Travers Andrew H, Rowe Brian H, Barker Samantha, Jones Arthur, Camargo Carlos A
Division of Emergency Medicine, University of Alberta, 1G1.50 WMC, 8440-112th Street, Edmonton, AB, T6G 2B7 Canada.
Chest. 2002 Oct;122(4):1200-7. doi: 10.1378/chest.122.4.1200.
To determine the benefit of IV beta(2)-agonists for severe acute asthma treated in the emergency department (ED).
Randomized controlled trials were identified using EMBASE, MEDLINE, and CINAHL; the Cochrane Airways Review Group database; hand searching; bibliographies; pharmaceutical companies; and author contact. Studies where IV beta(2)-agonists were compared to placebo and/or existing standards of care were considered. Where appropriate, trials were combined using odds ratios (ORs) or weighted mean differences with 95% confidence intervals (CIs).
From 746 identified references, 55 potentially relevant articles were identified and 15 articles were included. All trials were performed outside North America and were published prior to 1997. Three main treatment strategies were reviewed: strategy 1 (three articles), IV beta(2)-agonists with inhaled beta(2)-agonists vs inhaled beta(2)-agonists; strategy 2 (six articles), IV beta(2)-agonists alone vs inhaled beta(2)-agonists; and strategy 3 (six articles), IV beta(2)-agonists vs IV methylxanthines. Compared to all treatments, IV beta(2)-agonist use did not lead to clinical or statistical significant differences in vital signs, pulmonary functions, laboratory measures, adverse effects, or clinical success. Although statistically nonsignificant, seven methodologically strong studies demonstrated that peak expiratory flows and heart rates were unchanged following beta(2)-agonist use compared to all other treatments at 60 min (8.3 L/min [95% CI, 17.6 to 34.2] and 3.65 beats/min [95% CI, 2.9 to 10.2], respectively), with an increased risk of adverse effects (OR, 1.98; 95% CI, 0.5 to 8.2).

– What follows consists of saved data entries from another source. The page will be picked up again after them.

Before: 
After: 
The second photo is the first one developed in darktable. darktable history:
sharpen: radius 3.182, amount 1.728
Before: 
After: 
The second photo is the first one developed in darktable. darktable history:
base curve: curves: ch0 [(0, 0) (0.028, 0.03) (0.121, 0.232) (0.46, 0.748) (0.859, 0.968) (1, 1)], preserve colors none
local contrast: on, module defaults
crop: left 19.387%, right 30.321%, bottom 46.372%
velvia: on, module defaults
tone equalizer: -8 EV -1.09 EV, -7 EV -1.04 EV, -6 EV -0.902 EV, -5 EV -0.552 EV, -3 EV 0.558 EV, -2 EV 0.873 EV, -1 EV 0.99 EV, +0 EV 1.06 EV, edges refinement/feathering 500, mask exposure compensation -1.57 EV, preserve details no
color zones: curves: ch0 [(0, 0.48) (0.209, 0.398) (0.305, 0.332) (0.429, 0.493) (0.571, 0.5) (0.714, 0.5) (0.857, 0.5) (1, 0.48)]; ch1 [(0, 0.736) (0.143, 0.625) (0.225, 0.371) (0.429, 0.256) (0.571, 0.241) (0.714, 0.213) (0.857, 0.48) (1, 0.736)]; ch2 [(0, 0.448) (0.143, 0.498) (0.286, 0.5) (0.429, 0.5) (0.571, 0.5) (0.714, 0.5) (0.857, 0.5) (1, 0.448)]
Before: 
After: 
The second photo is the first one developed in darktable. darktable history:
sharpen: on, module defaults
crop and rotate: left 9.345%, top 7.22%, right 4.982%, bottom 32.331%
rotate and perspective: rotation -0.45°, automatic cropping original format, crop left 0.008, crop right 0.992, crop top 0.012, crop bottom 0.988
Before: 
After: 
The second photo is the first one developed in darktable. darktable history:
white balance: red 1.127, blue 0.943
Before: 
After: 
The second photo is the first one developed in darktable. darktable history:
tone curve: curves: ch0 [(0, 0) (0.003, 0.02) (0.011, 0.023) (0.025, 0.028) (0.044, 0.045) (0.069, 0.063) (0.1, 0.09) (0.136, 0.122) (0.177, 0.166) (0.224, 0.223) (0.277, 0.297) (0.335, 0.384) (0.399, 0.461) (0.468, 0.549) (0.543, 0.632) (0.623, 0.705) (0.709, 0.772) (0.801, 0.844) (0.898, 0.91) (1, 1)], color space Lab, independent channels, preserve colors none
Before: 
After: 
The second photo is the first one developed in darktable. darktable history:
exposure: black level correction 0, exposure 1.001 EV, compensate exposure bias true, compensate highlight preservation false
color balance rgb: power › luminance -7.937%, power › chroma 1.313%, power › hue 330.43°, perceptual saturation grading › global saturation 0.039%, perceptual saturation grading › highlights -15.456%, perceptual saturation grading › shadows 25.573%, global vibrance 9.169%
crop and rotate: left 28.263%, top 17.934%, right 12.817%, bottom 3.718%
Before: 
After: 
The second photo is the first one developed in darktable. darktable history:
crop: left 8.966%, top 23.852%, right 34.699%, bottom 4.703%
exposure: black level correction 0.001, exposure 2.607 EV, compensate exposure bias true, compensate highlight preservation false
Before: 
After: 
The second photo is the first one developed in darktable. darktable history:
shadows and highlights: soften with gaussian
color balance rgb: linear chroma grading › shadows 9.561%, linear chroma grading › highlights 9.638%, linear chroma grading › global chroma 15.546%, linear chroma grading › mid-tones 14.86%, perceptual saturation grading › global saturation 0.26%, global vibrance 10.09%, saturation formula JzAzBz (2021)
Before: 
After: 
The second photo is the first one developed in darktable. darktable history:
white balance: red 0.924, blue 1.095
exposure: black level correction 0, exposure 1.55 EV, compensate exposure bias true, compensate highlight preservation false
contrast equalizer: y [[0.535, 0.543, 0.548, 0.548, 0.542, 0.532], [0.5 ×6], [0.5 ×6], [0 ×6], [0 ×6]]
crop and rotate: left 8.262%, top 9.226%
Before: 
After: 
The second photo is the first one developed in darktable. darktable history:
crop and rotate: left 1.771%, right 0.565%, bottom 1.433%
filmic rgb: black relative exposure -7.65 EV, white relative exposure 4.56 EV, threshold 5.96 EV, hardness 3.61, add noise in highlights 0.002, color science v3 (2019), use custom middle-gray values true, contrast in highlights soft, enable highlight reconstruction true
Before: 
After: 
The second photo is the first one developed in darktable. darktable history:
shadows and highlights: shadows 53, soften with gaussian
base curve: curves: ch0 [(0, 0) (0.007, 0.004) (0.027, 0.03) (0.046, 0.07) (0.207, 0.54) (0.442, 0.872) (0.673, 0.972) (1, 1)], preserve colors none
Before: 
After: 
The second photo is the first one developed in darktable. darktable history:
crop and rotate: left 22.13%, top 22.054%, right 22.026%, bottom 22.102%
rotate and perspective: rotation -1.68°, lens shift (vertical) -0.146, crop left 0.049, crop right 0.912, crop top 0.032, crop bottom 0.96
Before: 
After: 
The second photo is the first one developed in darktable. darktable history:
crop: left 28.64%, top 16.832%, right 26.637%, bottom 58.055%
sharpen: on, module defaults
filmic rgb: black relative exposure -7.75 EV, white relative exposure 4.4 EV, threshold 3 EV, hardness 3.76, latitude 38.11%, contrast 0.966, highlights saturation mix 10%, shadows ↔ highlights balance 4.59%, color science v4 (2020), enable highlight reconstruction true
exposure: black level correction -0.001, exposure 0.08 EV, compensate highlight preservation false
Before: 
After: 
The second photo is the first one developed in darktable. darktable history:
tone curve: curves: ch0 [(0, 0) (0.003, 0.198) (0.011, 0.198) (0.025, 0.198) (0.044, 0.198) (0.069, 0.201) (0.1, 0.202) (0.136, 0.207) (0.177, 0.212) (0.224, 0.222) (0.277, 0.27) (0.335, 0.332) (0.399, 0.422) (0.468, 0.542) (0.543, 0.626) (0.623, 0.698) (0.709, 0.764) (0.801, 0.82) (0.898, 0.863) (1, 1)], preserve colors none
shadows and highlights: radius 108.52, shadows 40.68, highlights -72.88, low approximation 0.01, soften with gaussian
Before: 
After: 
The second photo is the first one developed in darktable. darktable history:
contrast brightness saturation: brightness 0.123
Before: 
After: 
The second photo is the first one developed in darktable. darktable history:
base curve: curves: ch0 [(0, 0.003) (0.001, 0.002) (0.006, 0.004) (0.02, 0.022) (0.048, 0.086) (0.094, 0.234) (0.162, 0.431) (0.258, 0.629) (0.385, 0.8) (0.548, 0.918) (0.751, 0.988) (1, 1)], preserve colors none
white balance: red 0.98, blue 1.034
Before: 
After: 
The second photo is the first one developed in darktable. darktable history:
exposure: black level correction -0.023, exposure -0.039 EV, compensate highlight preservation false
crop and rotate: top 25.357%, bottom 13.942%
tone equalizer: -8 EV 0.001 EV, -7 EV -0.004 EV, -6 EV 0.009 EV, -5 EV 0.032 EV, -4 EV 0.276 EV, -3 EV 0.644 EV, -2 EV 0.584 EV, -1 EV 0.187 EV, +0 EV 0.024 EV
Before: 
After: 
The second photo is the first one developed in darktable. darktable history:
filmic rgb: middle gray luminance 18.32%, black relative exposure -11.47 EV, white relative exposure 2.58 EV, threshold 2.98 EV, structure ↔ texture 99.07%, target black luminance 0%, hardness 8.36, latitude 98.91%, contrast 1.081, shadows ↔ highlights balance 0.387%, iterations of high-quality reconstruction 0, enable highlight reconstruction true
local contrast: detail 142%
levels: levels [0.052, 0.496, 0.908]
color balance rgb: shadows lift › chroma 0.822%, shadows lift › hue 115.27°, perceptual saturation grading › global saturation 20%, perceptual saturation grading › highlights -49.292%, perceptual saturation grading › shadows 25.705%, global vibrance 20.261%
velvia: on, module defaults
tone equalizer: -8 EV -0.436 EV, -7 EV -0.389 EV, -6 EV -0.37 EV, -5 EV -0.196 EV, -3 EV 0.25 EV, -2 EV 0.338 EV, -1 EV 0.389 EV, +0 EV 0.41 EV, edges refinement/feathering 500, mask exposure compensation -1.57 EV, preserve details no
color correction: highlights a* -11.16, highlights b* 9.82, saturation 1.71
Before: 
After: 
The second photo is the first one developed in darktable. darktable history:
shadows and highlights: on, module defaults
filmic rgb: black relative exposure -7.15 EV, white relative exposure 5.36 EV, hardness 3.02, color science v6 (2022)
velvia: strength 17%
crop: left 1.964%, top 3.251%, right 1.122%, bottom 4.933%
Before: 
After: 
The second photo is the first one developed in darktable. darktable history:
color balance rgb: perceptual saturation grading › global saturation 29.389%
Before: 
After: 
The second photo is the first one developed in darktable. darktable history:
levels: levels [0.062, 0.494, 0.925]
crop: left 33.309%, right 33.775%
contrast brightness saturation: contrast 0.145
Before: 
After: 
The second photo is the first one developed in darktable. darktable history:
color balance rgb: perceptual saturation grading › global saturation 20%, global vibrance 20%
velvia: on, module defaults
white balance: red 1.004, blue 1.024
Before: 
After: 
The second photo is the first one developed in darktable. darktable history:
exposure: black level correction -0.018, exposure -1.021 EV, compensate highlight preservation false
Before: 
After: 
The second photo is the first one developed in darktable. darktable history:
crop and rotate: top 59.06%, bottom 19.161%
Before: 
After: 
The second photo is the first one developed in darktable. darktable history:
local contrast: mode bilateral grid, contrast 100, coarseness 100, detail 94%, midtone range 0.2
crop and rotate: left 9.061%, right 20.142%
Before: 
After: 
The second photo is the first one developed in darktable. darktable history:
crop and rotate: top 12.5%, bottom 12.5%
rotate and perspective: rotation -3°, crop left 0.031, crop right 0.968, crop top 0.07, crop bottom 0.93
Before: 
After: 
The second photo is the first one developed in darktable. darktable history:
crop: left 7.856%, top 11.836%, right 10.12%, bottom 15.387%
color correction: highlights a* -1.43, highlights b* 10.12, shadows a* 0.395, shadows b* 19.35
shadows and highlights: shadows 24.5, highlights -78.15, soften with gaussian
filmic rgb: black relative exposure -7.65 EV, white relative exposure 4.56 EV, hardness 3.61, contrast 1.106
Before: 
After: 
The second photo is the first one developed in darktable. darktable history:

Evidence is lacking to support the use of IV beta(2)-agonists in ED patients with severe acute asthma. Moreover, the clinical benefit appears questionable, while the potential clinical risks are obvious. The only recommendations for IV beta-(2)agonist use should be in those patients in whom inhaled therapy is not feasible, or in the context of a controlled clinical trial comparing IV beta(2)-agonists with standard care vs standard care alone.
确定静脉注射β₂激动剂对急诊科治疗的严重急性哮喘的益处。
通过EMBASE、MEDLINE和CINAHL、Cochrane气道综述组数据库、手工检索、参考文献、制药公司以及与作者联系来识别随机对照试验。纳入比较静脉注射β₂激动剂与安慰剂和/或现有护理标准的研究。在适当情况下,使用比值比(OR)或加权平均差及95%置信区间(CI)合并试验。
从746篇已识别的参考文献中,识别出55篇可能相关的文章,纳入15篇文章。所有试验均在北美以外进行,且发表于1997年之前。回顾了三种主要治疗策略:策略1(三篇文章),静脉注射β₂激动剂联合吸入β₂激动剂对比吸入β₂激动剂;策略2(六篇文章),单独静脉注射β₂激动剂对比吸入β₂激动剂;策略3(六篇文章),静脉注射β₂激动剂对比静脉注射甲基黄嘌呤。与所有治疗方法相比,使用静脉注射β₂激动剂在生命体征、肺功能、实验室指标、不良反应或临床成功率方面未导致临床或统计学上的显著差异。尽管在统计学上无显著意义,但七项方法学严谨的研究表明,与所有其他治疗方法相比,使用β₂激动剂后60分钟时呼气峰值流速和心率未发生变化(分别为8.3升/分钟[95%CI,17.6至34.2]和3.65次/分钟[95%CI,2.9至10.2]),且不良反应风险增加(OR,1.98;95%CI,0.5至8.2)。
缺乏支持在急诊科严重急性哮喘患者中使用静脉注射β₂激动剂的证据。此外,临床益处似乎存疑,而潜在临床风险明显。静脉注射β₂激动剂的唯一使用建议应限于吸入治疗不可行的患者,或在比较静脉注射β₂激动剂与标准护理加标准护理的对照临床试验背景下。